I loved Superbad. Thought it was hilarious and well written. But I understood the people that thought it leaned too much on filthy language and sketches of cocks as a comedic crutch. There was much more to the story that that, but I get why people couldn’t see past it. Compared to Superbad, FSM really wasn’t all that dirty, but that isn’t saying much. It’s still dirty. And yes, there are still dicks (real ones this time), but Segel didn’t lean into it nearly as much as Seth Rogen did. It was profane where it should be, rather than all over the place.

One thing that didn’t work as well without the dirtiness is Jonah Hill. It seems he’s only funny in two ways. Either as an unrepentant potty mouth or as a wierdo (see his role in 40 Year Old Virgin). I’m not sure he cursed in the whole film. Fortunately there were moments where he got be creepy, which made seeing him in this worthwhile. Still, he might want to look into that problem, lest he be pigeon-holed as a poor man’s Seth Rogen (who at least appears to have some range).

the extras

Stay a few seconds after the credits roll to see a cute little piece that seems to be a shot at Jennifer Love Hewitt. Also… it’s not a part of the film, but there is a viral marketing campaign associated with FSM, just like all of Apatow’s productions.

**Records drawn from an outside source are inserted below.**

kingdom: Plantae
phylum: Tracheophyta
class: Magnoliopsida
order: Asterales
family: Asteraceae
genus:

Click HERE to see The McLovin fund starring Kristen Bell.

And HERE to see Aldous Snow (Russell Brand).

I’m hoping Apatow does more of these. Especially more Know More Things spoofs.


Despite the slow start, I have to give it 8 out of 10. There are films far less worthy of your attention and money on the market toady. This is a movie for anyone who has ever been dumped by someone they love. Or anyone who wants to marry Kristen Bell. (Back off motherfuckers, she’s mine.)